A machine learning (ML) specialist wants to build an automated document processing workflow to extract text from specific fields from the documents and to classify the documents. The ML specialist wants a solution that requires low maintenance.
Which solution will meet these requirements with the LEAST operational effort?
Answer options
- A. Use a PaddleOCR model in Amazon SageMaker to detect and extract the required text and fields. Use a SageMaker text classification model to classify the document.
- B. Use a PaddleOCR model in Amazon SageMaker to detect and extract the required text and fields. Use Amazon Comprehend to classify the document.
- C. Use Amazon Textract to detect and extract the required text and fields. Use Amazon Rekognition to classify the document.

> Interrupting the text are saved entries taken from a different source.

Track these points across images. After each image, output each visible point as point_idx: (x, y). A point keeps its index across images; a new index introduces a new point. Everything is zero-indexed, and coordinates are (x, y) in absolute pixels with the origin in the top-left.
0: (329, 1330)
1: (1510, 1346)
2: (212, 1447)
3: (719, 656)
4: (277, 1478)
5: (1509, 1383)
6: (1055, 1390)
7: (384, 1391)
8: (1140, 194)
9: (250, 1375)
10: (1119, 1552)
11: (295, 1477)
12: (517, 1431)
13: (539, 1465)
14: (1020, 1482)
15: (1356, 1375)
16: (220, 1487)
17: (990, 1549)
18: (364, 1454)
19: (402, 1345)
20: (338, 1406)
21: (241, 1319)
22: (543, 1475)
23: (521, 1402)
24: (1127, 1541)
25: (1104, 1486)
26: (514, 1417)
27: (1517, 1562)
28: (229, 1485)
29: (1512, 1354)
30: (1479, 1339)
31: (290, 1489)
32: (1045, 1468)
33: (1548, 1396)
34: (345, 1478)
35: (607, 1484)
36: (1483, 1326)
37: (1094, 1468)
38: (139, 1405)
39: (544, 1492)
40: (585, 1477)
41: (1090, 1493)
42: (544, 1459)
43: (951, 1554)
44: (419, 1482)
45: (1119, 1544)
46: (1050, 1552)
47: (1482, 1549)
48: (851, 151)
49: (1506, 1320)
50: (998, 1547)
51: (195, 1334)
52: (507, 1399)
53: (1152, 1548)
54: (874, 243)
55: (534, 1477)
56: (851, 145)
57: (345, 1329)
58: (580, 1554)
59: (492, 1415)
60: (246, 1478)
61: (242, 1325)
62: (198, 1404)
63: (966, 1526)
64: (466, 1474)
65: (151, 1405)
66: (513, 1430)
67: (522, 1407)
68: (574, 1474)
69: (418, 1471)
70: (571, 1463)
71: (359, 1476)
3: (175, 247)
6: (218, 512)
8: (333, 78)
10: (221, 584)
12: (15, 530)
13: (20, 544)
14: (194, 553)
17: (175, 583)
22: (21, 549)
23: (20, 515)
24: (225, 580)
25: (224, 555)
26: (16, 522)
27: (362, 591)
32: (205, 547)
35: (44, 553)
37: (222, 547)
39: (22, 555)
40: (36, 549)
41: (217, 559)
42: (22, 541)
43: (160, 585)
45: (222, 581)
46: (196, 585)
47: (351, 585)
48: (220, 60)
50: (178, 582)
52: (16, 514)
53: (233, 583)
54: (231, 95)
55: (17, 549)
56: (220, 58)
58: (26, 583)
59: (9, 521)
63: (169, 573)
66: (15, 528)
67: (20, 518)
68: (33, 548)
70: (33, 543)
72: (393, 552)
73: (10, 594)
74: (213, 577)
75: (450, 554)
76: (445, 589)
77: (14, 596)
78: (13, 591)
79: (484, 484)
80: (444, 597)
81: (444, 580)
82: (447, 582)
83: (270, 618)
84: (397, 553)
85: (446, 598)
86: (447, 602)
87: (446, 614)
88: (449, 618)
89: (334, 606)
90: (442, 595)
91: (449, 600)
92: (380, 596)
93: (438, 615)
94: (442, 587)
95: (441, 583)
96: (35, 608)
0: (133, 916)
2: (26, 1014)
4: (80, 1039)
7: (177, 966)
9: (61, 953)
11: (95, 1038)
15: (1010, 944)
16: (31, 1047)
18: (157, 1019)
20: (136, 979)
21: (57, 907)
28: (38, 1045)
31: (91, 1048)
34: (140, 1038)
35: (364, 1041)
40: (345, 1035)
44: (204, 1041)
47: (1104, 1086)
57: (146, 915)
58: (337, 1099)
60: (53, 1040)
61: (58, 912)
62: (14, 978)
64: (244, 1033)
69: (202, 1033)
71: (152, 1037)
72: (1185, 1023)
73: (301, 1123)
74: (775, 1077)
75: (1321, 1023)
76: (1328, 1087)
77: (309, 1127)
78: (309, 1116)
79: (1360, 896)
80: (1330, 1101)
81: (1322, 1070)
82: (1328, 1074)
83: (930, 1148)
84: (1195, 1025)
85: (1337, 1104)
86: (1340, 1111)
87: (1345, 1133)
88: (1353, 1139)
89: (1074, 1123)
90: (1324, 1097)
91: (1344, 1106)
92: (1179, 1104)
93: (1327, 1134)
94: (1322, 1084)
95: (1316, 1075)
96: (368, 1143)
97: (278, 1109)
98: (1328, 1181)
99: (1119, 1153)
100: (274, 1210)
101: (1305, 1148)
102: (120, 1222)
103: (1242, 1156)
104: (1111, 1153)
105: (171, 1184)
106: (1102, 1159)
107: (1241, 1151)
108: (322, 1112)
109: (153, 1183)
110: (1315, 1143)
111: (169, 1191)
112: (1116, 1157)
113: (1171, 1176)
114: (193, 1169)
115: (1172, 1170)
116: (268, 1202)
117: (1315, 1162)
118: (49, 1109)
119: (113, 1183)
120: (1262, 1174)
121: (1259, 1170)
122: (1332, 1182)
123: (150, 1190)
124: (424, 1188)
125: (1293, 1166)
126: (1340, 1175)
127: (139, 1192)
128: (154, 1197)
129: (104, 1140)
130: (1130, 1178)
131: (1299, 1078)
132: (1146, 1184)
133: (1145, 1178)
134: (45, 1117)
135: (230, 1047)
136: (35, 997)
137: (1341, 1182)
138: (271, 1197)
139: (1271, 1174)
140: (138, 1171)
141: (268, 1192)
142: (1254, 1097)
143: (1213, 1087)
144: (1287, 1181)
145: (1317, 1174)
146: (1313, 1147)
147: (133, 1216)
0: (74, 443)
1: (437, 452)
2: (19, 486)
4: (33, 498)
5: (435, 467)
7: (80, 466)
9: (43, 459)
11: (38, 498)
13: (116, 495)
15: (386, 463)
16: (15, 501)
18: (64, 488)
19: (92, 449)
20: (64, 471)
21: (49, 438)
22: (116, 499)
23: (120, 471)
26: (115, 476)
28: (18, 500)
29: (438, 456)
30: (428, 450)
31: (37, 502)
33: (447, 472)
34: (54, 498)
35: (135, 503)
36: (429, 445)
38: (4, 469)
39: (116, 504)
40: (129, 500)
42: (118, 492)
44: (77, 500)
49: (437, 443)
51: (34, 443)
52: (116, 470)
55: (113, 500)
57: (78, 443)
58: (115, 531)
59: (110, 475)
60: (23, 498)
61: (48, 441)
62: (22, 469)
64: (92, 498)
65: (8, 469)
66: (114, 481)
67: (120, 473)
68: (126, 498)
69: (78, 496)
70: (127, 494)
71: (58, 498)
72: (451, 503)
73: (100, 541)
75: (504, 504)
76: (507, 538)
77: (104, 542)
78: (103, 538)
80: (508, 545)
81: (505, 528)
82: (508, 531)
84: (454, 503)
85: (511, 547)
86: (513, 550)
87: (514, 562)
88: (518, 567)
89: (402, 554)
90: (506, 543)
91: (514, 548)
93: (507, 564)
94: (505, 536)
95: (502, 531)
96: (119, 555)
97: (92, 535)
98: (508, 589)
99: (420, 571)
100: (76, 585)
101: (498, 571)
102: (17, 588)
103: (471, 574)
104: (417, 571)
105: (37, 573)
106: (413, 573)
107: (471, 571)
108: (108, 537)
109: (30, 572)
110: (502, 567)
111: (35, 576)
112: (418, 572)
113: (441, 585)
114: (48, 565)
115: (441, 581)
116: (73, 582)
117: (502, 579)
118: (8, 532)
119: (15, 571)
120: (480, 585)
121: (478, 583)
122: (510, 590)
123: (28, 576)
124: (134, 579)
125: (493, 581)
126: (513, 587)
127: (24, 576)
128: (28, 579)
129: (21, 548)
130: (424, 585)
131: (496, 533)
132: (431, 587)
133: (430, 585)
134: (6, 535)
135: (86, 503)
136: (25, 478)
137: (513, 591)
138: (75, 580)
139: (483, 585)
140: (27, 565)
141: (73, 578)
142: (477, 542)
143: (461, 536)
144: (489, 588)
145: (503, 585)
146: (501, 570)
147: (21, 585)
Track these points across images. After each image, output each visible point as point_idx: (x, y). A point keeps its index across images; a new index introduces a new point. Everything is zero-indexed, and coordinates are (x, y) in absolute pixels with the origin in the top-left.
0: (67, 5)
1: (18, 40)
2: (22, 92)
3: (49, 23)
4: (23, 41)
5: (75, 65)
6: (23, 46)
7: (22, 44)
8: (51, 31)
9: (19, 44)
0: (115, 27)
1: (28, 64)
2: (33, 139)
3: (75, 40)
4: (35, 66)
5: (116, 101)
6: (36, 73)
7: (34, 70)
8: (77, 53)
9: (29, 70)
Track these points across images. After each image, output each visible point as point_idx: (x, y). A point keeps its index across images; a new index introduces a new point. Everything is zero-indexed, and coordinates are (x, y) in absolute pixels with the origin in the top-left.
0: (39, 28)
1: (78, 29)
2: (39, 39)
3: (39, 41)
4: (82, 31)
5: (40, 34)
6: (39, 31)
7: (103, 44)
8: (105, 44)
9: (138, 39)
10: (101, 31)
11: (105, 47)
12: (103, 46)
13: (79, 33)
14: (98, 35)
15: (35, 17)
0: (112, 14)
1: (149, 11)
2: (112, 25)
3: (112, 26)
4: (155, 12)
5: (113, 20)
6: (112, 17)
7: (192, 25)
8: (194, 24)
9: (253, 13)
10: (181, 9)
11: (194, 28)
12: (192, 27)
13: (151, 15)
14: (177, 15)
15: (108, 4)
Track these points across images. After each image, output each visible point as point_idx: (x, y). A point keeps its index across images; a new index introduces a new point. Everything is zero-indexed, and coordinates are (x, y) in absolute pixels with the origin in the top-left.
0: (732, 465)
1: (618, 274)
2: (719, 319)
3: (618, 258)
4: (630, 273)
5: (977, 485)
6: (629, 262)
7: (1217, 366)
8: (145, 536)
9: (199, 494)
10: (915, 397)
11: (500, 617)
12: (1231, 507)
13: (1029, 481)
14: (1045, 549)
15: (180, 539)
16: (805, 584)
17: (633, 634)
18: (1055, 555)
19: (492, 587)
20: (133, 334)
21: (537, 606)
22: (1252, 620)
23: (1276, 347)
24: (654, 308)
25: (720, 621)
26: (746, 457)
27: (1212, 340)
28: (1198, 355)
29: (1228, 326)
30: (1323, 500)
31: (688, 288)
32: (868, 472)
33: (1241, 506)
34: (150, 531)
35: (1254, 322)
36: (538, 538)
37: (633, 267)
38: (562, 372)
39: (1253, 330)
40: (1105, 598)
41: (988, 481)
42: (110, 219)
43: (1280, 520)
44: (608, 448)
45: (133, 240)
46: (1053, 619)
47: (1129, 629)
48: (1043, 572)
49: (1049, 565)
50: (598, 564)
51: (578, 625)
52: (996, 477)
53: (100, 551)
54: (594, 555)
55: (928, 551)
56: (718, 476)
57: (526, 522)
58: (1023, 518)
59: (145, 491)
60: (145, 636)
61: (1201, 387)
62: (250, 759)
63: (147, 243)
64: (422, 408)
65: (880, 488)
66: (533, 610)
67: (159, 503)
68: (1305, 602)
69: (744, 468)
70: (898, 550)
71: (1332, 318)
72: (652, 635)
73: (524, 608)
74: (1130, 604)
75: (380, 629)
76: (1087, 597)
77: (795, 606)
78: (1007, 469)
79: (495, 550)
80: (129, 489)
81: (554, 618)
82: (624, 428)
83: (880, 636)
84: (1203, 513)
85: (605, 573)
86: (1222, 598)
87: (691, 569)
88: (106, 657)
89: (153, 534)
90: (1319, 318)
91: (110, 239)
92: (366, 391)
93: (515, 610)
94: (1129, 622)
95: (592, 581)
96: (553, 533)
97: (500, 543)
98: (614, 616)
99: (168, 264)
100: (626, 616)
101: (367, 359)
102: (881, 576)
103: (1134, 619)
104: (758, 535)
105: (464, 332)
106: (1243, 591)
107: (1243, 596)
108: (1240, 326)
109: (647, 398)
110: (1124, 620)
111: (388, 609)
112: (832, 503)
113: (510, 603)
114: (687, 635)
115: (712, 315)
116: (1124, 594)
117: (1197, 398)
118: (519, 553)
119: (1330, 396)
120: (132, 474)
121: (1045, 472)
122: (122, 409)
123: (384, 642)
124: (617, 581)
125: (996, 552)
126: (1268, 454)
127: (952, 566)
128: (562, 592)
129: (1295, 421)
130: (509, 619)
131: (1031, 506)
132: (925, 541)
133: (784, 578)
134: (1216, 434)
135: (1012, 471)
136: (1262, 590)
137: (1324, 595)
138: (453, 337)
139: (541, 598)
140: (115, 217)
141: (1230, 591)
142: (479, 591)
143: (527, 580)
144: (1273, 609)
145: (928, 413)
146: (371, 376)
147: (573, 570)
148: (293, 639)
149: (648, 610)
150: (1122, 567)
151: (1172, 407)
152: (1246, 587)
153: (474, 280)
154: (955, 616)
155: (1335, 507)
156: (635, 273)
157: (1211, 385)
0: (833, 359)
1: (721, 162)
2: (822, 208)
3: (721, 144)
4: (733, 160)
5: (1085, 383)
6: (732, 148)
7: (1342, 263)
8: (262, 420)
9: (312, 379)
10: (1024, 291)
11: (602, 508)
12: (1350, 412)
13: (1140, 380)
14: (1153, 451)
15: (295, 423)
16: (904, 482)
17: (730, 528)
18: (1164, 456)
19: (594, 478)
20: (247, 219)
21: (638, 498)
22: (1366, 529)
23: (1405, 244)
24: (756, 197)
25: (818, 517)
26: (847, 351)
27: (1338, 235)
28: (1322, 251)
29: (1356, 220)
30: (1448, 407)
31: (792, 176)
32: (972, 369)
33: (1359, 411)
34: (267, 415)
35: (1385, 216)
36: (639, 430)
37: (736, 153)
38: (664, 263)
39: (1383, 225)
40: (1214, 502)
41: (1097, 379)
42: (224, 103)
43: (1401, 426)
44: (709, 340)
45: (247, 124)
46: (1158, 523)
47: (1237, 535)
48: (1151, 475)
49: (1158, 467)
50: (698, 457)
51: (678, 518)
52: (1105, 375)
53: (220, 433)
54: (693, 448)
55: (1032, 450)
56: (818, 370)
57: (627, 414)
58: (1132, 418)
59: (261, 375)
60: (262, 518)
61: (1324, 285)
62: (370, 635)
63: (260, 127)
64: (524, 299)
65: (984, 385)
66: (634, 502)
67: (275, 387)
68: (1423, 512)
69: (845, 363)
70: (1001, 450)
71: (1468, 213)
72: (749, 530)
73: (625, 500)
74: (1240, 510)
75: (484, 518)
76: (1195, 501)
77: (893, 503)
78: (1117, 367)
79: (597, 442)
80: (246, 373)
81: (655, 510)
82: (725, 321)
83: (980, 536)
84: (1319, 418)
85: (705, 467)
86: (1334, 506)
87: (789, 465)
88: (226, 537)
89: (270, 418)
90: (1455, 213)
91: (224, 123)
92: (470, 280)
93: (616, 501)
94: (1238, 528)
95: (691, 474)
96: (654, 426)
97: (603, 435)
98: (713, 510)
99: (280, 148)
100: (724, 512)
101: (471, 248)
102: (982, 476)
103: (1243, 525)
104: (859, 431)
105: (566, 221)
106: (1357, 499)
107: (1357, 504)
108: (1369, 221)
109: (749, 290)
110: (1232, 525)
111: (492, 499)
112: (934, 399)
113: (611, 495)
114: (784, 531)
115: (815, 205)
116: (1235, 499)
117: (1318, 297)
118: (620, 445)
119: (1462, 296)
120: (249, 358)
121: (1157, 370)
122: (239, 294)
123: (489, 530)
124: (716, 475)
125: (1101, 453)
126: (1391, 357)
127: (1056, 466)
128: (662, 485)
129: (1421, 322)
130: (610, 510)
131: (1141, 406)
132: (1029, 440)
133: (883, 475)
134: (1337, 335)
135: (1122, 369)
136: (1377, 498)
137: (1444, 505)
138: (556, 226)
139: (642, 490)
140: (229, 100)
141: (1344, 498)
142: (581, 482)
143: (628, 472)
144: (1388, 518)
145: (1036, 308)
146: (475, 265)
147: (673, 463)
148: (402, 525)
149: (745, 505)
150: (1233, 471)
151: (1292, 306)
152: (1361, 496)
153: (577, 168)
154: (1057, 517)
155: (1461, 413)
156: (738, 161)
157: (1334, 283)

- D. Use Amazon Textract to detect and extract the required text and fields. Use Amazon Comprehend to classify the document.
Correct answer: D
Explanation
Amazon Textract is a fully managed service that automatically extracts text and data from scanned documents, eliminating the operational overhead of managing custom OCR models like PaddleOCR on Amazon SageMaker. Amazon Comprehend is a managed natural language processing service ideal for classifying text-based documents, whereas Amazon Rekognition is optimized for computer vision tasks on images/videos rather than text classification. Combining Textract and Comprehend provides a serverless, low-maintenance solution that minimizes operational effort.